[Opening Data for analysis section]

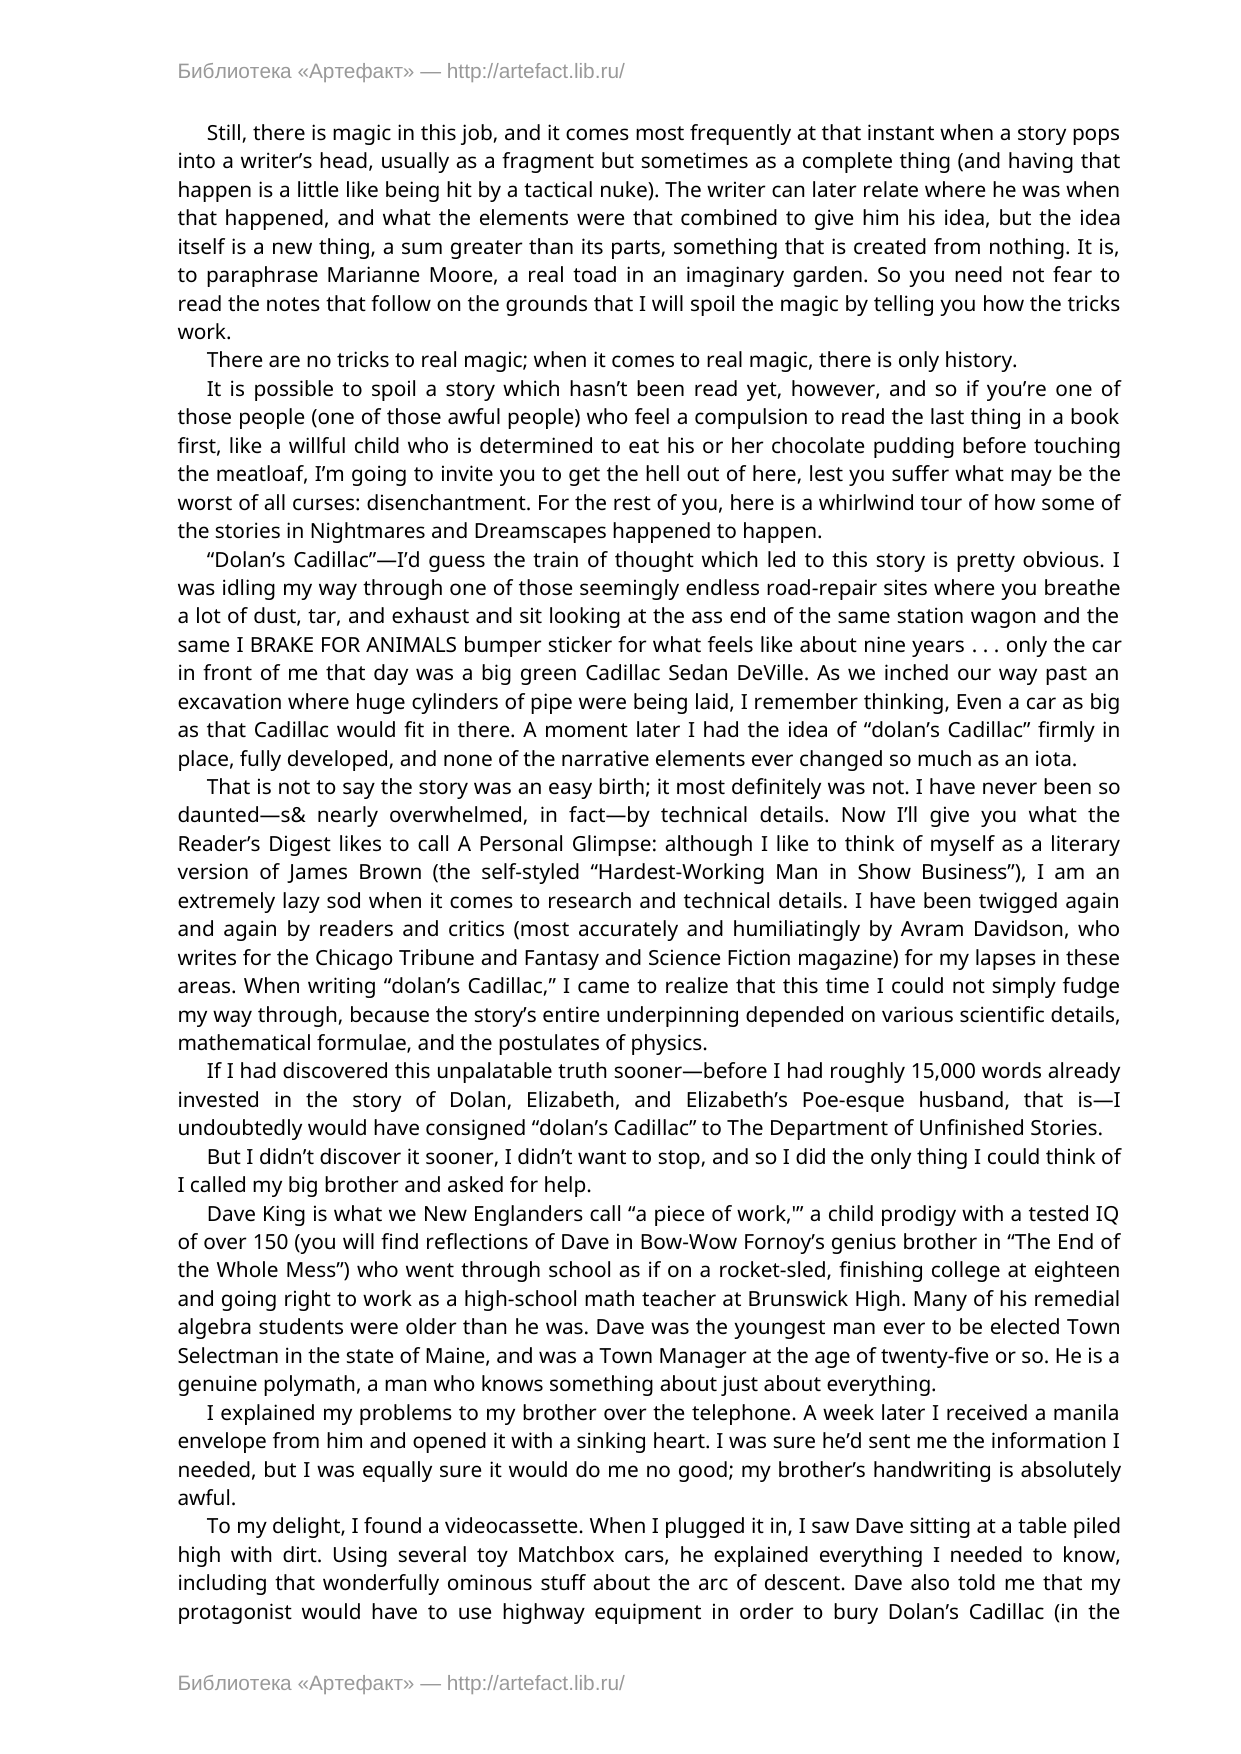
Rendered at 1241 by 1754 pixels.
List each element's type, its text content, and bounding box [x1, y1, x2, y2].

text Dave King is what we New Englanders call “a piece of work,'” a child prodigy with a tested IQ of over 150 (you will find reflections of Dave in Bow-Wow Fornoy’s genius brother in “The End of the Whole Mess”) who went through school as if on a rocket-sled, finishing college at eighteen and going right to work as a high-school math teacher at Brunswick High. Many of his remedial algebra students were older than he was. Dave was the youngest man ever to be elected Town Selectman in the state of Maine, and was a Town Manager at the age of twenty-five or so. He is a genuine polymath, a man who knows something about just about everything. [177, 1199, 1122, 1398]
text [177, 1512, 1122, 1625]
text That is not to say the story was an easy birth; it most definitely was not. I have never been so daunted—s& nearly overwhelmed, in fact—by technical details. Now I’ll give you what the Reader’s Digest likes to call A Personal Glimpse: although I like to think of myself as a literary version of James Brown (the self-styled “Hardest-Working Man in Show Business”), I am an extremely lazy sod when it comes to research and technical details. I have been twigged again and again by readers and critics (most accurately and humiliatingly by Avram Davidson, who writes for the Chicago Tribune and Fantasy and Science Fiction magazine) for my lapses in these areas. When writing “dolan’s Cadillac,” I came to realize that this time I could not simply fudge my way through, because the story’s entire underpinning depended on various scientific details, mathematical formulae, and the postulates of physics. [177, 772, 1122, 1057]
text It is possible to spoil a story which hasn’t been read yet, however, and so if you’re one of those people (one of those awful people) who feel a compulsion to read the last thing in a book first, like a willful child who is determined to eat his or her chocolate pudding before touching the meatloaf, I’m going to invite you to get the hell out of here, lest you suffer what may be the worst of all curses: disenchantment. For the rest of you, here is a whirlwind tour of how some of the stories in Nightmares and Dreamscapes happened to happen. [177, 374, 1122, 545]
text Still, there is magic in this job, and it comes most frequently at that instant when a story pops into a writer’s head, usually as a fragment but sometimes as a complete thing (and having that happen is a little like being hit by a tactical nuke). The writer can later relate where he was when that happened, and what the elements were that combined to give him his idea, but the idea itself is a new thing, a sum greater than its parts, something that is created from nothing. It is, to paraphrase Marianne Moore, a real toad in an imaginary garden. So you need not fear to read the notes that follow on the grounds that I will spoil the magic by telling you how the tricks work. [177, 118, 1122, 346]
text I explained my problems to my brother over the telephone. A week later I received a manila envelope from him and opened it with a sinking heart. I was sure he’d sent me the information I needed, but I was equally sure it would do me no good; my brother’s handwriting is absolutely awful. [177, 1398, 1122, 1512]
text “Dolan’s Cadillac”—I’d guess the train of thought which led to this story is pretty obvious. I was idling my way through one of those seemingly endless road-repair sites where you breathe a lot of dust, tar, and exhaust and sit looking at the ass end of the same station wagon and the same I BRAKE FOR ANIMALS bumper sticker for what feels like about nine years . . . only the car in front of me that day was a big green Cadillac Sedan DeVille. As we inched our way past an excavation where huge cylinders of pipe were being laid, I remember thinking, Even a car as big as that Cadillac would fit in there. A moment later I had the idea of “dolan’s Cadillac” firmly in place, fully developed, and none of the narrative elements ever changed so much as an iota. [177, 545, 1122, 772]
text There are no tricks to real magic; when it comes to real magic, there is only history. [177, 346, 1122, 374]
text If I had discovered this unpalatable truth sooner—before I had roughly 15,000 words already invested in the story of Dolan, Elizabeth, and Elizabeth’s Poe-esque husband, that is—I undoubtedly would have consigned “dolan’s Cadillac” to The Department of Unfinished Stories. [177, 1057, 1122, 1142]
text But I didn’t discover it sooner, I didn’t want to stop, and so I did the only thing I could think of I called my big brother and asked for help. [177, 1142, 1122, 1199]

[Closing Data for analysis section]
[Opening Data for analysis section]

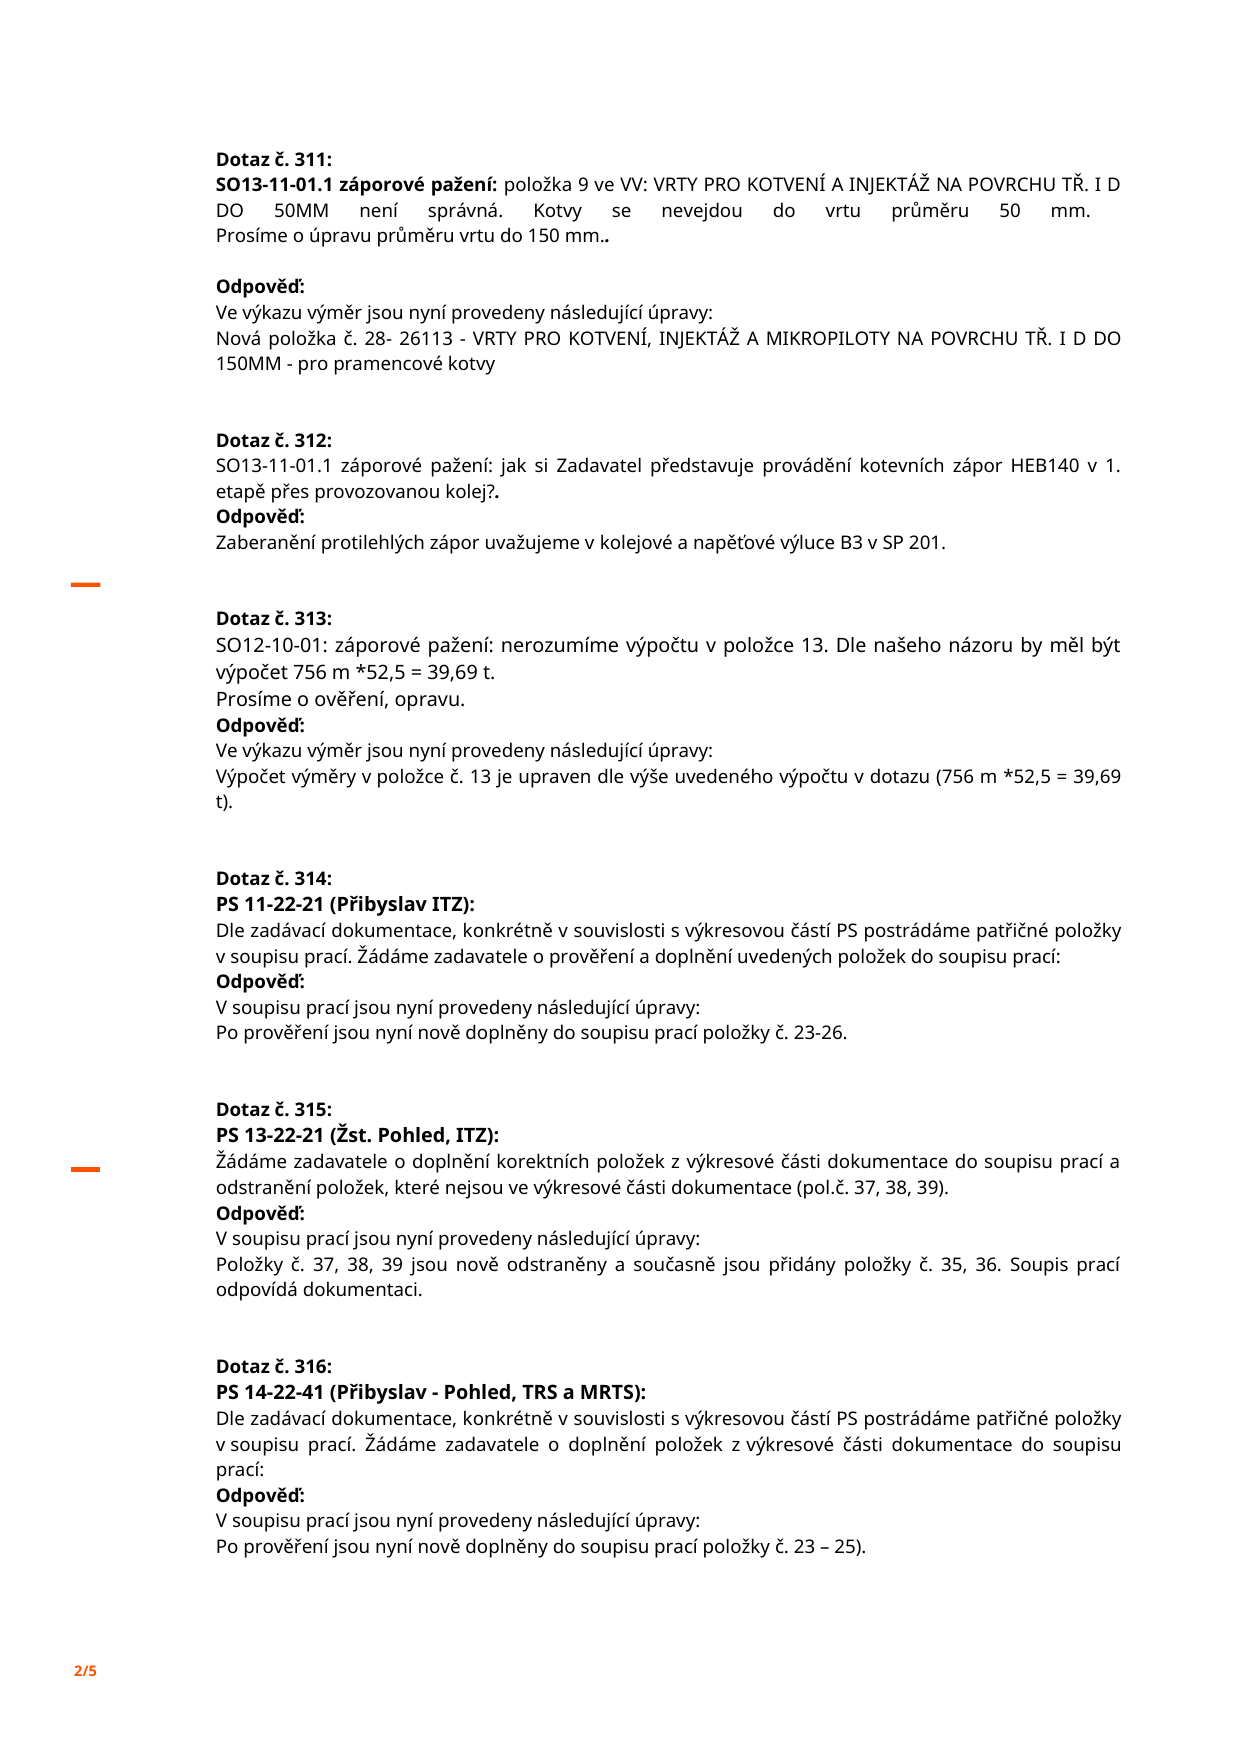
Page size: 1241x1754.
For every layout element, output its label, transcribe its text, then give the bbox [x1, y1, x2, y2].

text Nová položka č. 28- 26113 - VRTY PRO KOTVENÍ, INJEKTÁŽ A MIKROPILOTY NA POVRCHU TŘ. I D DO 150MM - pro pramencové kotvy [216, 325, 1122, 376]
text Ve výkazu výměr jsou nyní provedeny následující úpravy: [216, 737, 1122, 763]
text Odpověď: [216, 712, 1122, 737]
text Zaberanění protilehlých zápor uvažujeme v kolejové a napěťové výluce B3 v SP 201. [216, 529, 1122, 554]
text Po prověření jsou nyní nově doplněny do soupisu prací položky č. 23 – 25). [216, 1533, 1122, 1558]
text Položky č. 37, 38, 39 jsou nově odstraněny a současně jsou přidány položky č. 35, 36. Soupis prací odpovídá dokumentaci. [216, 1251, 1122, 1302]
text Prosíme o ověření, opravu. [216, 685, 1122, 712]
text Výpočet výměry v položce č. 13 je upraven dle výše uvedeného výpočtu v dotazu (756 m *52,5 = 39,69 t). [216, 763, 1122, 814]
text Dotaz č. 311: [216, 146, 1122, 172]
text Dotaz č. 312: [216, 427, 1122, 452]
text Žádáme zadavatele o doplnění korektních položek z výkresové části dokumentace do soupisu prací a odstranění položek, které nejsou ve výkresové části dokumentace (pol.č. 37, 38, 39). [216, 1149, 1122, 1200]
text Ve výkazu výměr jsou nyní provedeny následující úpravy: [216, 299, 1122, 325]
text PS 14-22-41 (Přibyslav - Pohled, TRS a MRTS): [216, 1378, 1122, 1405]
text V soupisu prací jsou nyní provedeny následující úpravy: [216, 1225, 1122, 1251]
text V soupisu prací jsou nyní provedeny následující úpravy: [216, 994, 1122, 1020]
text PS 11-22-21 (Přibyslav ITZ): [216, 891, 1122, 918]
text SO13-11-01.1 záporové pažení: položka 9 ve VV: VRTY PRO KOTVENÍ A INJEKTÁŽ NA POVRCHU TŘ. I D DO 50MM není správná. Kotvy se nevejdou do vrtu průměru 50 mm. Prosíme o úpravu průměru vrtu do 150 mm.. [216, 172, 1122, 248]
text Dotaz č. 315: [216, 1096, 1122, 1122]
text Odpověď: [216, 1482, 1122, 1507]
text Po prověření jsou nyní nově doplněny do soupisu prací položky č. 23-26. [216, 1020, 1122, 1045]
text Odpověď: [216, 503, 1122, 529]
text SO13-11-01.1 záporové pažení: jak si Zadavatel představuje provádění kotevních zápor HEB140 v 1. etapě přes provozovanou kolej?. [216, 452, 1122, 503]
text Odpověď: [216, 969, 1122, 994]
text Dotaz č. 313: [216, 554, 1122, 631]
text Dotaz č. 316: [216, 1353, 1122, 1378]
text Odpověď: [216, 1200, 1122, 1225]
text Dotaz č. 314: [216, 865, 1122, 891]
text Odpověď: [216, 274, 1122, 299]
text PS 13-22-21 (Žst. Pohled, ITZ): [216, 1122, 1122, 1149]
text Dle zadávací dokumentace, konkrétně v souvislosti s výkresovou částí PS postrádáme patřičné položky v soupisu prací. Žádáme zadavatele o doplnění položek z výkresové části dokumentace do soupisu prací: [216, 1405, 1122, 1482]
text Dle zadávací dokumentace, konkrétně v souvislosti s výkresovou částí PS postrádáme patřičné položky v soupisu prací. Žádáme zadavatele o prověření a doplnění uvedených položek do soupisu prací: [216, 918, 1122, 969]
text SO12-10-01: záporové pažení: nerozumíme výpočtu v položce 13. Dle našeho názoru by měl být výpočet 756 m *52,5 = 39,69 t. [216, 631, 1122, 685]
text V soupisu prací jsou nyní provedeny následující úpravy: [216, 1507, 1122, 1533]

[Closing Data for analysis section]

_Job item_
What must be returned is only the number of lines in the records that hold the word "VRTY".

_Solved exercise_
2